The 74-year-old suspect was detained in Miranda de Ebro, north of Madrid.
He is accused of delivering six letter bombs to the Spanish prime minister.
The single incident involving one of the six letter bombs was on November 30.
Police in Spain have detained a Spanish man on suspicion of delivering six letter bombs to the Spanish prime minister and other prominent targets late last year, according to a statement from the nation’s interior ministry released on Wednesday.
According to the ministry press office, the 74-year-old suspect was detained in Miranda de Ebro, a town some three hours’ drive north of Madrid.

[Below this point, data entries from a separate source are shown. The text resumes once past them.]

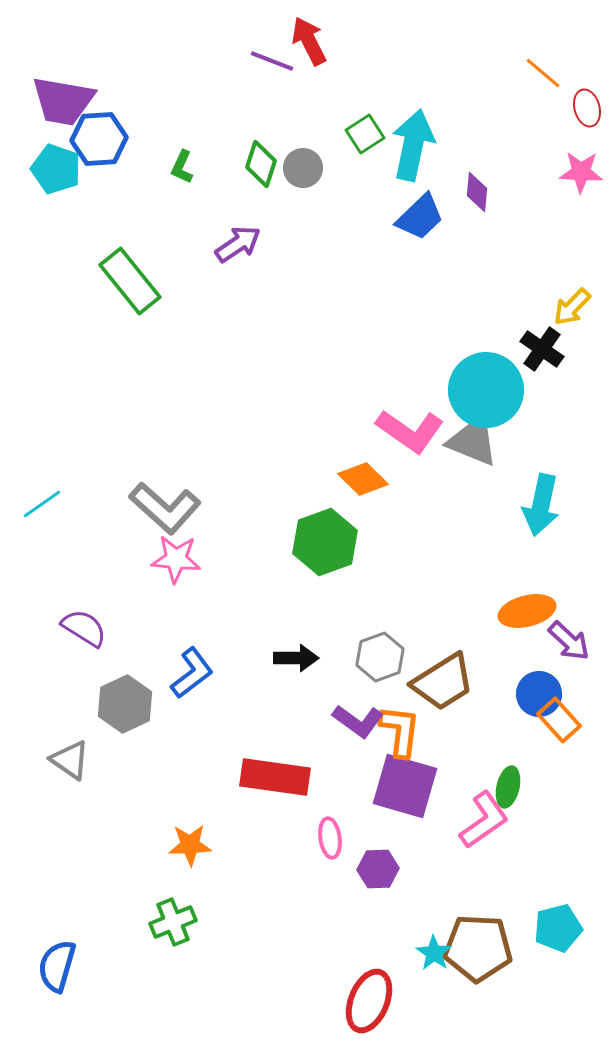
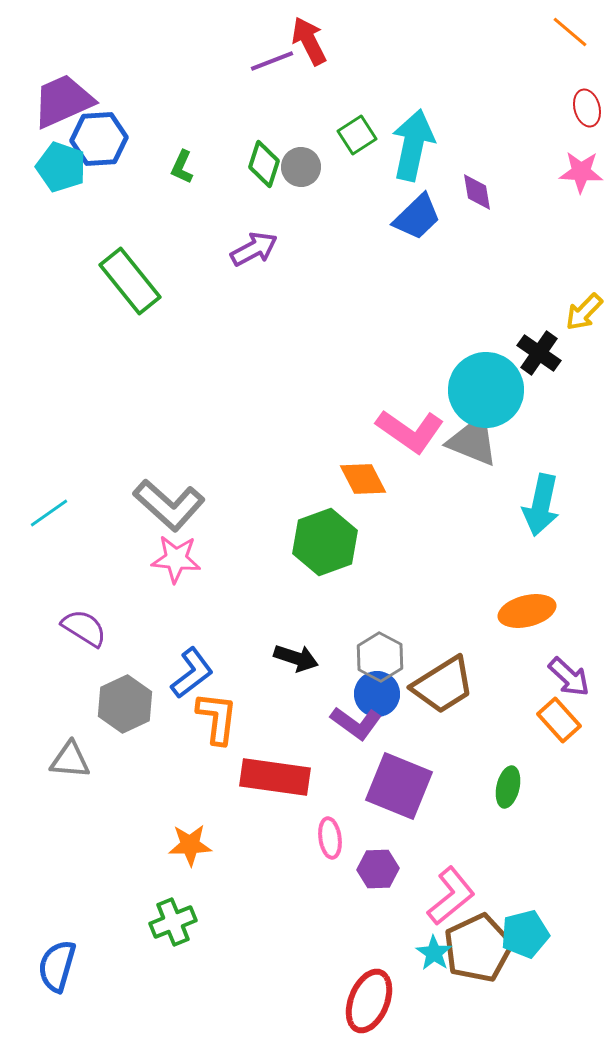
purple line at (272, 61): rotated 42 degrees counterclockwise
orange line at (543, 73): moved 27 px right, 41 px up
purple trapezoid at (63, 101): rotated 146 degrees clockwise
green square at (365, 134): moved 8 px left, 1 px down
green diamond at (261, 164): moved 3 px right
gray circle at (303, 168): moved 2 px left, 1 px up
cyan pentagon at (56, 169): moved 5 px right, 2 px up
purple diamond at (477, 192): rotated 15 degrees counterclockwise
blue trapezoid at (420, 217): moved 3 px left
purple arrow at (238, 244): moved 16 px right, 5 px down; rotated 6 degrees clockwise
yellow arrow at (572, 307): moved 12 px right, 5 px down
black cross at (542, 349): moved 3 px left, 4 px down
orange diamond at (363, 479): rotated 18 degrees clockwise
cyan line at (42, 504): moved 7 px right, 9 px down
gray L-shape at (165, 508): moved 4 px right, 3 px up
purple arrow at (569, 641): moved 36 px down
gray hexagon at (380, 657): rotated 12 degrees counterclockwise
black arrow at (296, 658): rotated 18 degrees clockwise
brown trapezoid at (443, 682): moved 3 px down
blue circle at (539, 694): moved 162 px left
purple L-shape at (358, 721): moved 2 px left, 2 px down
orange L-shape at (400, 731): moved 183 px left, 13 px up
gray triangle at (70, 760): rotated 30 degrees counterclockwise
purple square at (405, 786): moved 6 px left; rotated 6 degrees clockwise
pink L-shape at (484, 820): moved 33 px left, 76 px down; rotated 4 degrees counterclockwise
cyan pentagon at (558, 928): moved 33 px left, 6 px down
brown pentagon at (478, 948): rotated 28 degrees counterclockwise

The single incident involving one of the six letter bombs was on November 30 at the Ukrainian Embassy in Madrid.
The letter, which was intended to the Ukrainian ambassador, was handled improperly by an employee of the embassy, according to Spanish officials at the time.
The other five letter bombs, which were all stopped by security checks and did not cause any casualties, were reportedly delivered in late November or early December, according to the authorities.
They were delivered to the Spanish defence minister, prime minister of Spain, the US Embassy in Madrid, a Spanish air force facility close to Madrid, and an armaments manufacturer in Zaragoza, a city in the country’s north.
According to Spanish media, Spain reportedly delivered guns made by the Spanish armaments manufacturer Instalaza last year to aid Ukraine in its struggle against Russia’s invasion of that nation. Regarding the reports, the firm declined to comment to reputed media outlet.
According to the interior ministry, the suspect’s detention is a part of an ongoing investigation that is being led by an investigating magistrate at Spain’s National Court in Madrid.
According to the court’s press office, the suspect is scheduled to be arraigned before a National Court judge on Friday in a hearing that will take place behind closed doors.
The ministry mandated additional security at Spanish embassies, consulates, and other locations requiring special protection on December 1.
After the beginning of Russia’s invasion of Ukraine in February of last year, security had already been increased.
The Russian embassy in Madrid tweeted its condemnation of the transmission of such devices following the wave of letter bombs.
“We condemn any threat or terrorist act,” it tweeted.